■ Instructions for the task
Among the lines below, tally those that hold "linejoin". Return the number and nothing more.

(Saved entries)
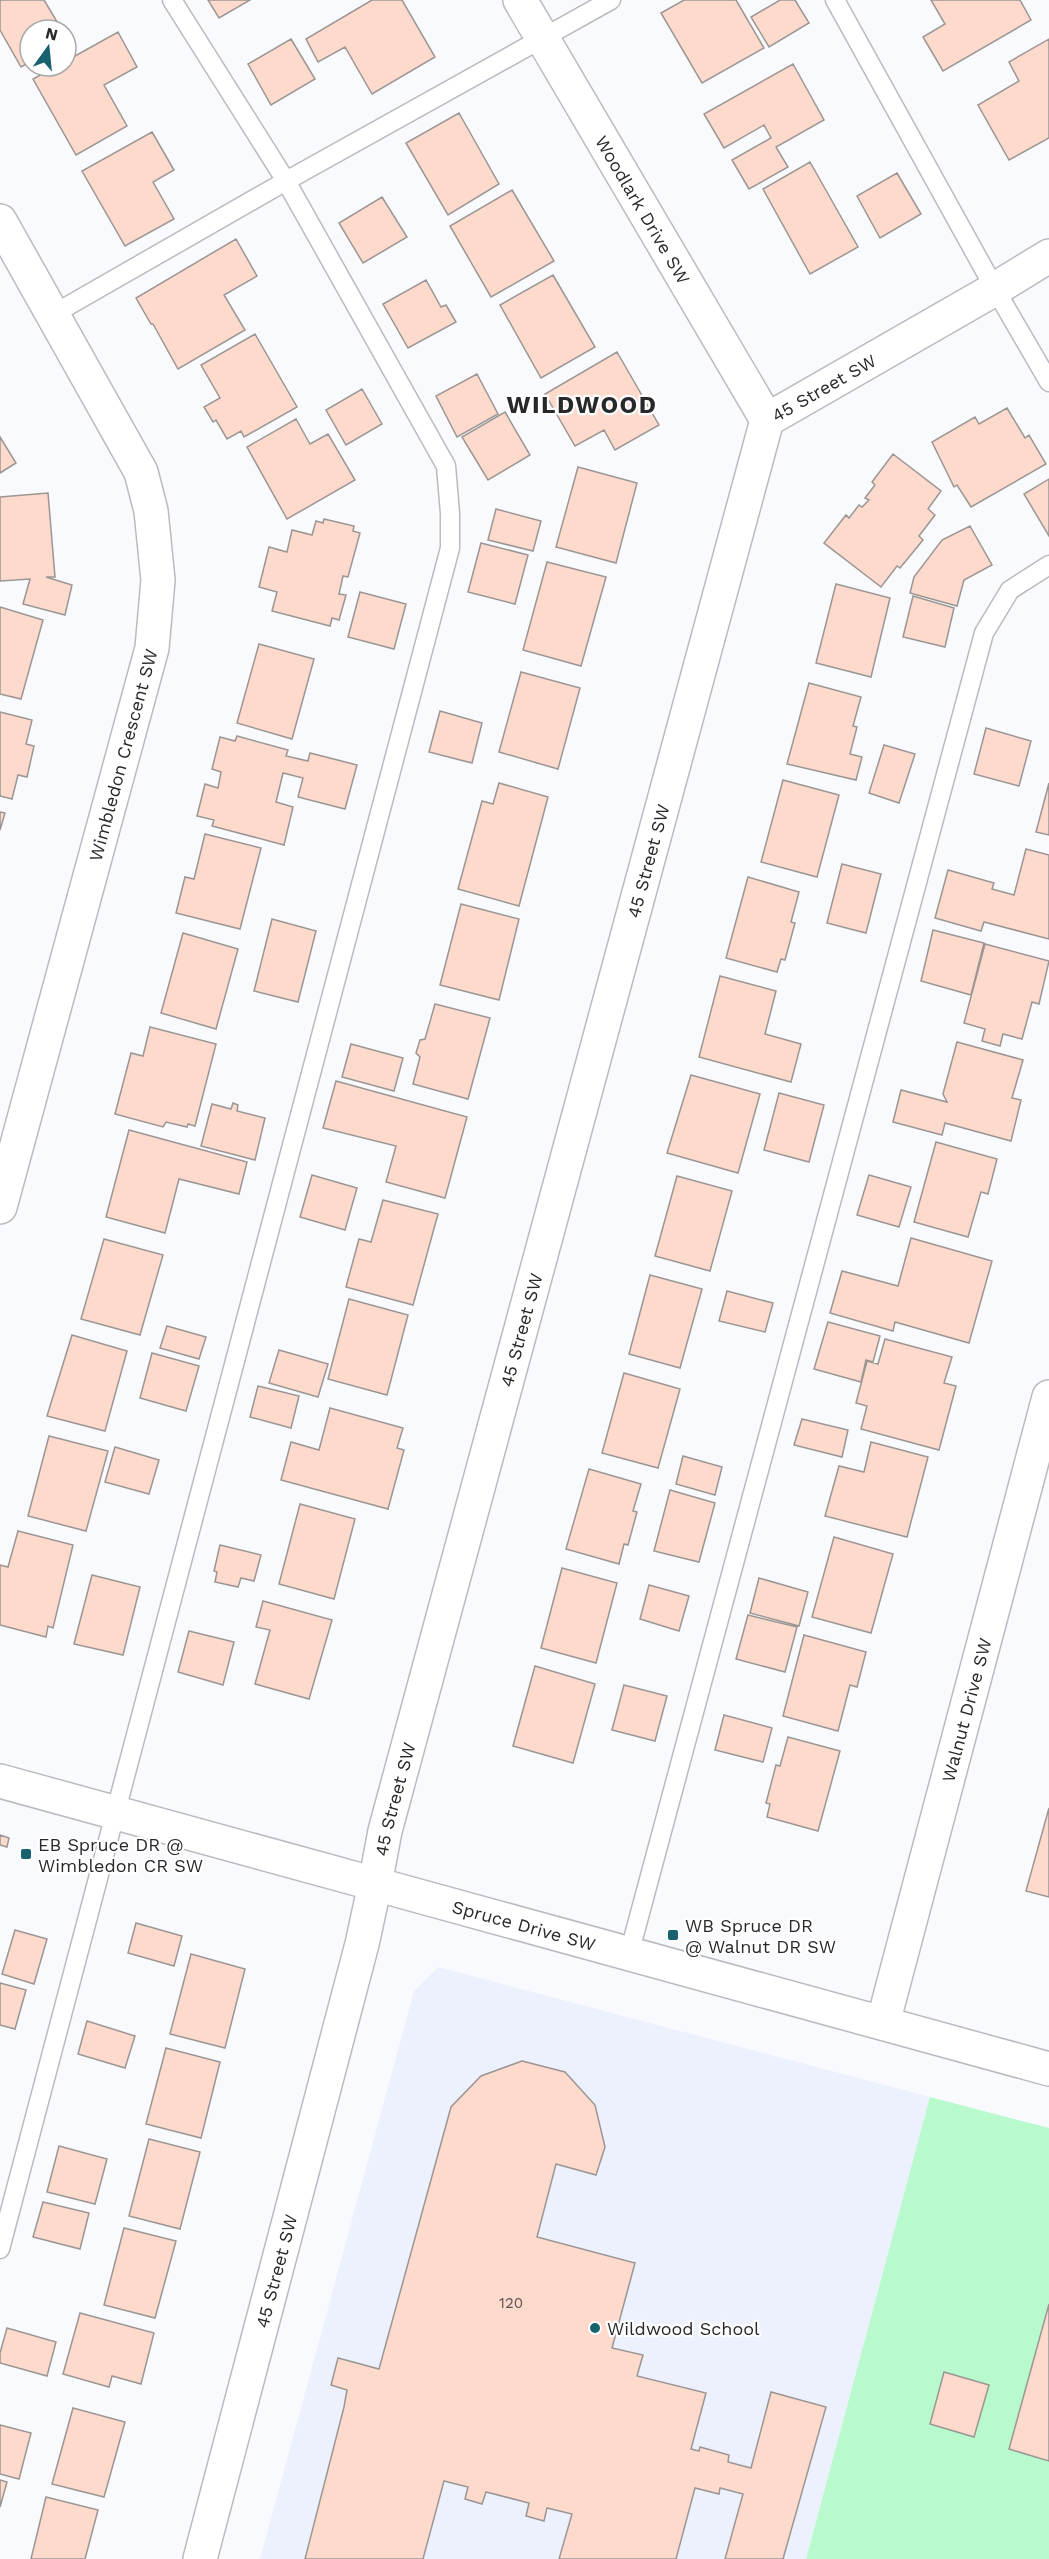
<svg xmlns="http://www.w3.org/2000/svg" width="1049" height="2559" font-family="'Work Sans',sans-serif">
  <rect width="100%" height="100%" fill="#f9fafe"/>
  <path fill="#edf1fe" d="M438,1967L930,2097L806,2559H260L414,1991Z"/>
  <path fill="#b8face" d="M930,2097L1049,2128V2559H806Z"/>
  <path fill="#fedacc" stroke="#9b9694" stroke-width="1.5" d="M0,0H44L62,30H30V62L21,67L0,30Z
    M208,0H250L219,18Z
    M372,0H402L435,57L372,94L345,47L318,62L306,39Z
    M684,0H736L764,48L702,83L661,13Z
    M780,0H795L809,23L769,47L751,17Z
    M931,0H1020L1031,20L943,71L923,37L945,24Z
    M118,32L137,67L104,85L127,126L76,155L33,79L57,66H66V61Z
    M291,39L315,79L271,105L248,64Z
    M1049,39V138L1009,160L978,105L1019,81L1009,62Z
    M793,64L824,120L776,147L788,167L749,189L732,160L771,138L764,125L724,148L704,114Z
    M459,113L499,184L448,215L406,143Z
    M152,132L174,170L153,182L174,219L125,246L82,171Z
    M810,162L858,247L810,274L763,189Z
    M897,173L921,214L880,238L857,196Z
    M512,190L554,261L491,297L450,226Z
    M382,197L407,237L363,263L339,223Z
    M236,239L257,276L224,295L245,330L178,369L153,324H151L136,298Z
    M553,275L595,347L541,378L500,305Z
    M426,280L441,307L446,305L456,322L408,348L383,304Z
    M255,334L297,407L244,437L241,431L227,439L216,420L213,422L204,407L220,398L201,365Z
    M617,352L659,425L615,450L604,430L575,446L545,394Z
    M477,374L498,414L457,437L436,396Z
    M362,389L382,424L346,445L326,410Z
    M1007,408L1025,438L1029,435L1046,464L971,507L957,485L954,487L932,442L975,417L979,424Z
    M505,412L530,455L488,480L462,437Z
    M296,419L310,444L328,434L355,480L287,519L247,447Z
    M0,437L16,463L0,473Z
    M893,454L941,491L928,509L935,515L919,536L923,540L900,568L897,566L881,587L824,543L846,515L849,518L859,505L862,507L869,500L865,498L875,485L872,482Z
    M578,467L637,483L616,563L556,547Z
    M1049,479V536L1024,494Z
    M48,493L55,577H46L72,585L65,615L23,604L30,579L0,581V497Z
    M496,509L541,521L533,551L488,540Z
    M324,519L354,526L353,531L360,533L348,577L343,576L339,594L346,595L339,620L332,618L330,626L272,611L277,592L259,587L269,547L287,552L292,530L312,535L316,521L323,523Z
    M970,526L992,565L964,580L957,606L910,593L914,577L942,540Z
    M481,543L528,555L515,604L468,592Z
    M547,562L606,577L581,666L523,650Z
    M836,584L890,598L871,677L816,663Z
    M360,592L406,604L394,649L348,637Z
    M913,596L954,608L945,647L903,637Z
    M0,607L43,620L21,699L0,694Z
    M259,644L314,659L292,739L237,723Z
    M521,672L580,688L558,769L499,752Z
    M809,683L861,697L853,726L857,727L850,754L862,757L856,780L787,764Z
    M440,711L482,723L472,763L429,752Z
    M0,712L32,720L26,744L34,746L27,777L18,775L12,799L0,796Z
    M986,728L1031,741L1019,786L974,774Z
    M237,736L288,750L286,756L308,761L310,753L357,765L345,809L298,797L303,778L283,773L276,802L293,807L284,845L212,826L214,820L197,816L205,784L218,788L221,772L212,769L220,737L235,741Z
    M884,745L915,754L899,803L869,793Z
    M783,780L839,795L817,877L761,862Z
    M499,783L548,797L519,906L458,889L482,801L493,804Z
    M1049,783V835L1036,832Z
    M0,812L5,813L0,830Z
    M205,834L261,848L240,929L176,913L185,877L194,879Z
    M1026,849L1049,855V939L984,922L981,931L935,918L948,870L994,883L992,889L1014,895Z
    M842,864L881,874L866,933L827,923Z
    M748,877L799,892L791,922L795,923L785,960L781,959L777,972L726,958Z
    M461,904L519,919L499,1000L440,985Z
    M272,919L316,931L298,1002L254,991Z
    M933,930L984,943L971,995L921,981Z
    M183,933L238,949L216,1029L161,1013Z
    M985,944L1049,961L1039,1004L1032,1002L1022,1039L1003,1034L1000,1046L982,1041L985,1029L964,1023Z
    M720,976L776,991L765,1034L801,1044L791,1082L699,1057Z
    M435,1004L490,1018L468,1099L413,1084L420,1057L416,1053L420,1040L425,1039Z
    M150,1027L216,1044L195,1126L188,1124L187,1127L166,1122L163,1127L115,1114L131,1053L143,1056Z
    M957,1042L1023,1060L1012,1098L1021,1100L1011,1141L945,1123L942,1135L893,1122L901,1090L947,1102L943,1094Z
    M351,1044L403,1058L394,1091L342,1077Z
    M691,1075L760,1094L738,1173L667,1153Z
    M336,1081L467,1117L445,1198L386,1182L396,1146L323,1128Z
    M779,1093L824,1105L809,1162L764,1150Z
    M233,1103L238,1105L237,1111L265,1118L255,1160L201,1146L212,1104L231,1109Z
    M129,1130L247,1162L239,1194L179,1179L165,1233L106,1217Z
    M936,1142L997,1159L988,1194L981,1192L968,1237L914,1222Z
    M312,1175L357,1188L345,1230L300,1217Z
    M869,1175L911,1187L899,1227L857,1215Z
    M677,1176L732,1191L710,1271L655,1256Z
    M383,1200L438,1214L413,1305L346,1287L359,1239L371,1242Z
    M911,1238L992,1261L969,1343L895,1322L893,1331L830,1313L842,1271L898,1286Z
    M104,1239L163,1255L140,1335L81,1319Z
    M650,1275L702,1289L680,1368L629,1354Z
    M727,1291L773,1303L765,1332L719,1321Z
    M349,1299L408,1315L387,1395L328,1379Z
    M828,1322L880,1336L873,1362L866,1360L861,1382L814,1369Z
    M167,1326L206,1337L199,1359L160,1348Z
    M72,1335L127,1351L105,1431L47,1416Z
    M885,1339L952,1357L944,1383L956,1386L939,1450L861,1429L867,1406L856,1403L867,1361L878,1364Z
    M279,1350L328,1364L318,1397L269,1383Z
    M152,1353L199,1366L186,1411L140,1398Z
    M624,1373L680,1389L658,1468L602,1453Z
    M258,1386L299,1396L291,1428L250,1417Z
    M330,1408L403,1428L397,1448L404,1450L388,1509L281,1480L291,1442L319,1450Z
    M802,1419L848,1430L842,1457L794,1445Z
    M49,1436L108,1451L86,1531L28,1516Z
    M871,1442L928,1457L907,1537L825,1516L839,1466L864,1472Z
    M115,1447L159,1460L149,1494L105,1482Z
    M683,1456L722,1467L715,1495L676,1484Z
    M589,1469L641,1484L633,1511L637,1512L628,1545L624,1544L619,1564L566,1549Z
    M670,1490L715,1503L699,1562L654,1551Z
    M300,1504L355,1519L334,1599L279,1584Z
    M18,1531L73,1545L53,1628L48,1626L46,1637L0,1625V1565L8,1567Z
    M834,1537L893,1554L871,1633L812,1617Z
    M220,1545L261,1555L254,1581L241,1578L238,1587L215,1582L217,1572L214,1571Z
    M562,1568L617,1583L596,1663L541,1648Z
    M92,1575L140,1587L123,1655L74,1644Z
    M759,1578L808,1592L799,1626L750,1613Z
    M649,1585L689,1596L679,1631L640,1619Z
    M263,1601L332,1620L309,1699L255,1684L270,1630L256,1627Z
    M748,1615L797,1627L785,1672L736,1659Z
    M189,1631L234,1642L223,1685L178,1672Z
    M804,1635L866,1652L857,1687L850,1685L838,1731L783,1716Z
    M535,1666L595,1684L573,1763L513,1746Z
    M624,1685L667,1696L655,1741L612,1730Z
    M724,1715L772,1728L763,1762L715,1750Z
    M788,1737L840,1751L818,1831L767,1817L770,1804L766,1803L776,1765L780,1766Z
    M1049,1808V1897L1026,1891Z
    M0,1835L9,1838L7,1847L0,1845Z
    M136,1923L182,1936L174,1966L128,1953Z
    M15,1930L47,1939L34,1984L2,1974Z
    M191,1954L245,1969L225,2048L170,2034Z
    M0,1983L26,1990L15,2029L0,2025Z
    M87,2021L135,2036L125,2068L78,2054Z
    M166,2048L220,2062L201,2138L146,2124Z
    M522,2061L565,2072L595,2105L605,2147L596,2175L556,2164L537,2237L635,2263L612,2348L643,2355L637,2376L706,2393L691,2449L699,2451L700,2447L729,2455L728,2462L751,2468L771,2392L826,2407L783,2559H725L743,2494L720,2488L719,2494L695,2488L676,2559H559L572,2514L547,2508L544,2521L526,2516L529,2503L486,2492L482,2504L465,2499L468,2487L444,2481L423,2559H305L344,2407L347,2390L331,2385L338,2358L379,2369L451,2107L481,2076Z
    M149,2139L200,2152L180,2229L129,2216Z
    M59,2146L107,2159L95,2204L47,2192Z
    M43,2202L89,2213L80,2249L33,2237Z
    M124,2228L176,2241L155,2318L104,2305Z
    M1049,2304V2461L1009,2449Z
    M80,2313L154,2333L141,2384L112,2376L109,2387L63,2374Z
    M7,2328L56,2342L47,2376L0,2363V2353Z
    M944,2372L989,2385L974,2437L930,2424Z
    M73,2408L125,2422L104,2497L52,2484Z
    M0,2425L31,2433L19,2479L0,2474Z
    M0,2480L7,2482L0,2507Z
    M46,2497L98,2510L85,2559H31Z"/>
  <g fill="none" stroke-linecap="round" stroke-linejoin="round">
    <g stroke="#b9bbc0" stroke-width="21">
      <path id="lane" d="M835,0L995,289L1049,382
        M52,315L286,181L611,0
        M629,1954L984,633L1010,590L1049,565
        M0,2249L450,548V513L446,466L286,181L172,0"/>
    </g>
    <g stroke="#b9bbc0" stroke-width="36">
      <g id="street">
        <path id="s1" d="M520,0L767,420"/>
        <path d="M0,221L141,472L151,511L158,580L152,648L0,1207"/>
        <path id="s2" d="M0,1781L375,1884L385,1831L767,420L995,289L1049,256"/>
        <path id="s3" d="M883,2023L1049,1397"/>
      </g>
    </g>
    <g stroke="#b9bbc0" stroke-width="36">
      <g id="secondary">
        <path id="s4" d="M200,2559L362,1944L375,1884L1049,2069"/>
      </g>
    </g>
    <use href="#lane" stroke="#fff" stroke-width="18"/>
    <use href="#street" stroke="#fff" stroke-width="33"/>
    <use href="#secondary" stroke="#fff" stroke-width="33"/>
  </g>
  <g fill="#18626f" stroke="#fff" stroke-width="2">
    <rect x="20" y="1848" width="12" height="12" rx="3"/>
    <rect x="667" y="1929" width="12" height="12" rx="3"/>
    <circle cx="595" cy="2328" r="6"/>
  </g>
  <g text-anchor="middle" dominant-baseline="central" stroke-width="4.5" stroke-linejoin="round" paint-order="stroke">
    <g font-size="15" fill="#5d5452">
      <text x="511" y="2303">120</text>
    </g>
    <g font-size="18" fill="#27282a" stroke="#fff">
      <text stroke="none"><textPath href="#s1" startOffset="243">Woodlark Drive SW</textPath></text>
      <text stroke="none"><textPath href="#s2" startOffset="1970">45 Street SW</textPath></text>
      <text transform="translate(123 755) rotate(-75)">Wimbledon Crescent SW</text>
      <text stroke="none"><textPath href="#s2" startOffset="1448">45 Street SW</textPath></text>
      <text stroke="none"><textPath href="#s2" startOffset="962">45 Street SW</textPath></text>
      <text stroke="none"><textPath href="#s3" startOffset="324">Walnut Drive SW</textPath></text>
      <text stroke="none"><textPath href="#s2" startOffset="476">45 Street SW</textPath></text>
      <text stroke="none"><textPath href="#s4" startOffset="852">Spruce Drive SW</textPath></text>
      <text stroke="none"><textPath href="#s4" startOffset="298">45 Street SW</textPath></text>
    </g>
    <g font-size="18" fill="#27282a" stroke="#fff" text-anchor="start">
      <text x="38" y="1844">EB Spruce DR @<tspan x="38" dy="21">Wimbledon CR SW</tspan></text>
      <text x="685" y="1925">WB Spruce DR<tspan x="685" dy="21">@ Walnut DR SW</tspan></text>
      <text x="607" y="2328">Wildwood School</text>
    </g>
    <g font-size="24" font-weight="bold" letter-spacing="1.5" fill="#27282a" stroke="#fff">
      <text x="582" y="405">WILDWOOD</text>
    </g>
  </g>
  <g transform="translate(48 48) rotate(15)"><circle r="28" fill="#ffffff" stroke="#a9a9aa" stroke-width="1.5"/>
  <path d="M0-4.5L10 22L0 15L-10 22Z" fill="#18626f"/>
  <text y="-9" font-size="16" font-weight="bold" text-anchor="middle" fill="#27282a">N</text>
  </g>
</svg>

■ Solution to this exercise
2